======== ENTRIES PROVIDED ========

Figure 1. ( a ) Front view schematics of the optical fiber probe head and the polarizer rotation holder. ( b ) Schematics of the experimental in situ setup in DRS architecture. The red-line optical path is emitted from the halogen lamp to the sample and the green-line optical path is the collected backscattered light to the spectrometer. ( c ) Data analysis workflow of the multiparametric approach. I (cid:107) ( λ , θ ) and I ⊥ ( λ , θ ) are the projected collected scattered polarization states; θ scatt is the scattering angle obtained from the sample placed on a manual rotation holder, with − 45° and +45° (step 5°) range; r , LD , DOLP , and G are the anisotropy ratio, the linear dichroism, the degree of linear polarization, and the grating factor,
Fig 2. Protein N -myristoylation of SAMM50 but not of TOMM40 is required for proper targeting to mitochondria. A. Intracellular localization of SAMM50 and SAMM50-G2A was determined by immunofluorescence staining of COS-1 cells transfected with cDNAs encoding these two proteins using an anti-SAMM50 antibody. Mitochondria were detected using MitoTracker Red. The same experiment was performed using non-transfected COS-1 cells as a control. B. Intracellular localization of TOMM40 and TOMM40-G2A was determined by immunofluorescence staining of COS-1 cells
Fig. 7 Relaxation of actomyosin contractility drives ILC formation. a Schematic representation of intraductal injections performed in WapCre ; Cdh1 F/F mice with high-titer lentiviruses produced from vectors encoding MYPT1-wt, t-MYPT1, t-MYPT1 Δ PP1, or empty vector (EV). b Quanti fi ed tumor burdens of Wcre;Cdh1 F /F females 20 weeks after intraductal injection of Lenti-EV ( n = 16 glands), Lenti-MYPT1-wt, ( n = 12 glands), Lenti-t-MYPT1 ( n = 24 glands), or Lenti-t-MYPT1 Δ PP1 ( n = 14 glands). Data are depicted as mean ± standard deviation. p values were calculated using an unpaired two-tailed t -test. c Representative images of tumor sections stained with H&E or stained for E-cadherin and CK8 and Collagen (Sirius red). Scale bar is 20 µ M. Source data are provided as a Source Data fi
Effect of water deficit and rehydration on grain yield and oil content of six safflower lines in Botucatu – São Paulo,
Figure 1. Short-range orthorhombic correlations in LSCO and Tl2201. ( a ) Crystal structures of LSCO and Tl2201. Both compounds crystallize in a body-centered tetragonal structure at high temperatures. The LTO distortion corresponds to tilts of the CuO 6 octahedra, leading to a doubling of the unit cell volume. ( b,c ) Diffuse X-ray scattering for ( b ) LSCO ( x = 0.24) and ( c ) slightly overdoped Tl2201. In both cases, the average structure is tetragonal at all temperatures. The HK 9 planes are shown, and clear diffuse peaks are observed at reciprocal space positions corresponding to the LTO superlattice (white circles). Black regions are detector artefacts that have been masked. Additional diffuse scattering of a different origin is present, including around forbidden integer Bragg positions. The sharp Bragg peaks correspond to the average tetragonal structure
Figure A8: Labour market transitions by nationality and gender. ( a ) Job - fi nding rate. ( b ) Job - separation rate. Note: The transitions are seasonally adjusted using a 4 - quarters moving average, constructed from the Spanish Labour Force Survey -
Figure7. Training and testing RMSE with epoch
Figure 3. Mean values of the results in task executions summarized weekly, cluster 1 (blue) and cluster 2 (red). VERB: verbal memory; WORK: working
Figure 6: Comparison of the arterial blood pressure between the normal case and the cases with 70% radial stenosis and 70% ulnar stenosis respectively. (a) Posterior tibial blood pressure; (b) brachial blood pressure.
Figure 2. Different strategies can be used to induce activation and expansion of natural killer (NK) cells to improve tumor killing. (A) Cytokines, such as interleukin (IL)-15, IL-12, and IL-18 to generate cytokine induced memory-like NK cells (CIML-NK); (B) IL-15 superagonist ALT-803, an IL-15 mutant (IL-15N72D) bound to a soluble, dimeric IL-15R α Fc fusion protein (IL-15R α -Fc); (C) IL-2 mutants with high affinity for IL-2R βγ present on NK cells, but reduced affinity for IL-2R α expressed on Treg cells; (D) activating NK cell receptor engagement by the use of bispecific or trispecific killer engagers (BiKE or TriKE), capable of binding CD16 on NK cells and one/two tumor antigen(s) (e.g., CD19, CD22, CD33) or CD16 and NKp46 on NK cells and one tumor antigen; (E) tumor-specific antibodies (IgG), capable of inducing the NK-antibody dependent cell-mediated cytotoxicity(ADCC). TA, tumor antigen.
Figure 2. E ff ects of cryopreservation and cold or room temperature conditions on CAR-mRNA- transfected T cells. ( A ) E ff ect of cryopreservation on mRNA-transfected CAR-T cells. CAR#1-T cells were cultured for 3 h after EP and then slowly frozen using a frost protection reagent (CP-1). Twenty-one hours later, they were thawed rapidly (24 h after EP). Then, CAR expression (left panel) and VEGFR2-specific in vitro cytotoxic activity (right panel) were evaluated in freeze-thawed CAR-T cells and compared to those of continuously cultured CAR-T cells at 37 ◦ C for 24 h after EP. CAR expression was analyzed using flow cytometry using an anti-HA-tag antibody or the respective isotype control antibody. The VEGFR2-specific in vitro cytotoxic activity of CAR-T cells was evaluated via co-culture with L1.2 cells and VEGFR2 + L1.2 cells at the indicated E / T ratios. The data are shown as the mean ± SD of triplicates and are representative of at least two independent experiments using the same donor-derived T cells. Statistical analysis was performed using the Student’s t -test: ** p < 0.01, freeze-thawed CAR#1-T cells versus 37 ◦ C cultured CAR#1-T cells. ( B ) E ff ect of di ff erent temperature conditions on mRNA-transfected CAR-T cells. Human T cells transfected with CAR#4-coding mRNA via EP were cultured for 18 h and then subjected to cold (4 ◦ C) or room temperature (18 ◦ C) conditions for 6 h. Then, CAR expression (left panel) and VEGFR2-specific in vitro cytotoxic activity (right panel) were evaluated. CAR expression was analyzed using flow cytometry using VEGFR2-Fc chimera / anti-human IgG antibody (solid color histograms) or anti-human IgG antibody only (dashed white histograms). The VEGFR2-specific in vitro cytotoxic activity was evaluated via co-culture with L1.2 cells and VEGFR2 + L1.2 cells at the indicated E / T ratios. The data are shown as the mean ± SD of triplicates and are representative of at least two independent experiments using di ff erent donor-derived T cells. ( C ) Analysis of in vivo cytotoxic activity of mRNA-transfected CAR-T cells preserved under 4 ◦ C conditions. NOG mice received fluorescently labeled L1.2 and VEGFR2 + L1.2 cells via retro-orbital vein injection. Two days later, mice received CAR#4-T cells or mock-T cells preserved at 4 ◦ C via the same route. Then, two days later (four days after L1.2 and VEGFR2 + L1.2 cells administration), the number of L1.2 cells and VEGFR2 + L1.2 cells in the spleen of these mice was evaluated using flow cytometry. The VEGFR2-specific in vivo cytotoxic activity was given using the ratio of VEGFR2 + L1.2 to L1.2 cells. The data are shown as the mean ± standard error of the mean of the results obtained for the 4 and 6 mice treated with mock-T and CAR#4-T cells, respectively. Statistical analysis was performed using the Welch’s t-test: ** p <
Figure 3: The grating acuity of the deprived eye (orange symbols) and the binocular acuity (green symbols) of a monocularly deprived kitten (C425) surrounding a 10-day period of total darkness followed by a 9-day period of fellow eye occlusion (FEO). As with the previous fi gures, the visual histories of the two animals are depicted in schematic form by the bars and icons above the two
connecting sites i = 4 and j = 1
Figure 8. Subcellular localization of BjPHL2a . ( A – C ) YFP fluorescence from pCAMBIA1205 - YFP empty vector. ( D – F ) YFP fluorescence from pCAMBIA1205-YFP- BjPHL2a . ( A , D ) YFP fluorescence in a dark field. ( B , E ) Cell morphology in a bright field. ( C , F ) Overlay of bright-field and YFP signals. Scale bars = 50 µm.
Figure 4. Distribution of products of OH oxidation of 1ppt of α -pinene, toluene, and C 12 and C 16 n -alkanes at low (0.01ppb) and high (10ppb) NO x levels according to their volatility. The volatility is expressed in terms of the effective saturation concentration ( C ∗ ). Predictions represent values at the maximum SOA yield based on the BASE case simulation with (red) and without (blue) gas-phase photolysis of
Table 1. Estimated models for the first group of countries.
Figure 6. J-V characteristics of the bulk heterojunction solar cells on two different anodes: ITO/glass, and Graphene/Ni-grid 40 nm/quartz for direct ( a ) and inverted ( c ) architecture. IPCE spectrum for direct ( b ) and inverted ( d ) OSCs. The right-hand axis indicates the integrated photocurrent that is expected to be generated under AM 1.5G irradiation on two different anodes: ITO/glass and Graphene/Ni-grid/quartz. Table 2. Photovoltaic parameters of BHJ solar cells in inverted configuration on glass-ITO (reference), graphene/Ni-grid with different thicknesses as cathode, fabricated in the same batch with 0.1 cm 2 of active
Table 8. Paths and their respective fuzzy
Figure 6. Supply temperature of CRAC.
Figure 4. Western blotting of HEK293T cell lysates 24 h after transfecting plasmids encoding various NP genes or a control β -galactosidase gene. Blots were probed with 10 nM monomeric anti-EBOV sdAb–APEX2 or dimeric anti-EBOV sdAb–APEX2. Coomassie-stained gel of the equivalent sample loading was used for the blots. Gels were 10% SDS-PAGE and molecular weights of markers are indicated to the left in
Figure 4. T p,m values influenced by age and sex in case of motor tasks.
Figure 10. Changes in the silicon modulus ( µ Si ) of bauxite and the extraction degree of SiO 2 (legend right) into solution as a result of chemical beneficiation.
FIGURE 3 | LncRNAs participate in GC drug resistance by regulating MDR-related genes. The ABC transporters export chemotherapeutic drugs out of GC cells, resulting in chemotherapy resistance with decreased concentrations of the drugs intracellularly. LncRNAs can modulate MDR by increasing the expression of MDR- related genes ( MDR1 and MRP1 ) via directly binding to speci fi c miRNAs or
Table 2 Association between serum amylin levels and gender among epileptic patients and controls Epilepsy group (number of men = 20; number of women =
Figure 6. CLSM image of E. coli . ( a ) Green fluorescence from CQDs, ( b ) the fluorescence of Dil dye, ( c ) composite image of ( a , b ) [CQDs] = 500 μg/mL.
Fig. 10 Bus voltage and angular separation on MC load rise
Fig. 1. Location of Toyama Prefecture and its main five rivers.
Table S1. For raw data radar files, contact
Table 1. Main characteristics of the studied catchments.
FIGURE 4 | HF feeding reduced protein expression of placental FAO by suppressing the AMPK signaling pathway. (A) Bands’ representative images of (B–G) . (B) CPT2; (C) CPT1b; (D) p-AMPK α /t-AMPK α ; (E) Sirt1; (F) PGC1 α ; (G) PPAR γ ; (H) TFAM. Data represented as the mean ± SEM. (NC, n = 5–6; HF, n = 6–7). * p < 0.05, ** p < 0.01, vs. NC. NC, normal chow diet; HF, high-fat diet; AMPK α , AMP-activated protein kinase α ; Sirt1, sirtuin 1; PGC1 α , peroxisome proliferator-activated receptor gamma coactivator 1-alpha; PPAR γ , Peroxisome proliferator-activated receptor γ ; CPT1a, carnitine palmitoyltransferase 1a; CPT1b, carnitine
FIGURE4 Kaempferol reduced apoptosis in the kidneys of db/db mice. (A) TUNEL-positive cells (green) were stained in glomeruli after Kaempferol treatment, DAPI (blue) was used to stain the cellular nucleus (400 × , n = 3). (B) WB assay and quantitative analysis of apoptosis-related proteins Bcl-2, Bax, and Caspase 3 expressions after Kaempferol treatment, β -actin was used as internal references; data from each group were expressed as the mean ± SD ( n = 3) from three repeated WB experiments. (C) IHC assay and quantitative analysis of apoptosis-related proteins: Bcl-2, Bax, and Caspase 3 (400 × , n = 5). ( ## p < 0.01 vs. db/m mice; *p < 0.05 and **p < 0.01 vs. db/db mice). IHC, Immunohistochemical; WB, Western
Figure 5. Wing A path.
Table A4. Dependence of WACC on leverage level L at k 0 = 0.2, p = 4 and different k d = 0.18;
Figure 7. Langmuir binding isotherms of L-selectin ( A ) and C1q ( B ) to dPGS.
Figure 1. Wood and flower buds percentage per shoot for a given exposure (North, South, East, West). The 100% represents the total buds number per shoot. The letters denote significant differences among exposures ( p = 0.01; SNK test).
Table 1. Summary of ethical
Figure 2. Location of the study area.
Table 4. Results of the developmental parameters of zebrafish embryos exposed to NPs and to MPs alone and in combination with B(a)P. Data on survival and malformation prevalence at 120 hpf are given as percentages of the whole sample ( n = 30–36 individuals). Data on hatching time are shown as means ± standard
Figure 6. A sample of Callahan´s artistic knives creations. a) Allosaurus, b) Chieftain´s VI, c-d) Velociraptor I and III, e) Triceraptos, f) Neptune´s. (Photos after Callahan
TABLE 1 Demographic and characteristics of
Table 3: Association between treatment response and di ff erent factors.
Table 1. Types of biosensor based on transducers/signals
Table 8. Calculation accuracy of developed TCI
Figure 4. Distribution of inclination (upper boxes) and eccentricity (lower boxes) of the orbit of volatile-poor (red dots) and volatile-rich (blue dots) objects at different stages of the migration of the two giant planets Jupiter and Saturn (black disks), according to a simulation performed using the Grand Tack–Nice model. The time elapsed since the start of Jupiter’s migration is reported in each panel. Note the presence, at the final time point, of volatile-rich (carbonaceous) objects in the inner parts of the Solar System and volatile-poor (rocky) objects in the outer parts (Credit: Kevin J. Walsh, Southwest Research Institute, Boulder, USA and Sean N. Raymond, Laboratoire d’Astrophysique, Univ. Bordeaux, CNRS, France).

========

> [TRY IT]:
From the data above, pick out each line containing "Location" and copy it.

> [RESPONSE]:
Fig. 1. Location of Toyama Prefecture and its main five rivers.
Figure 2. Location of the study area.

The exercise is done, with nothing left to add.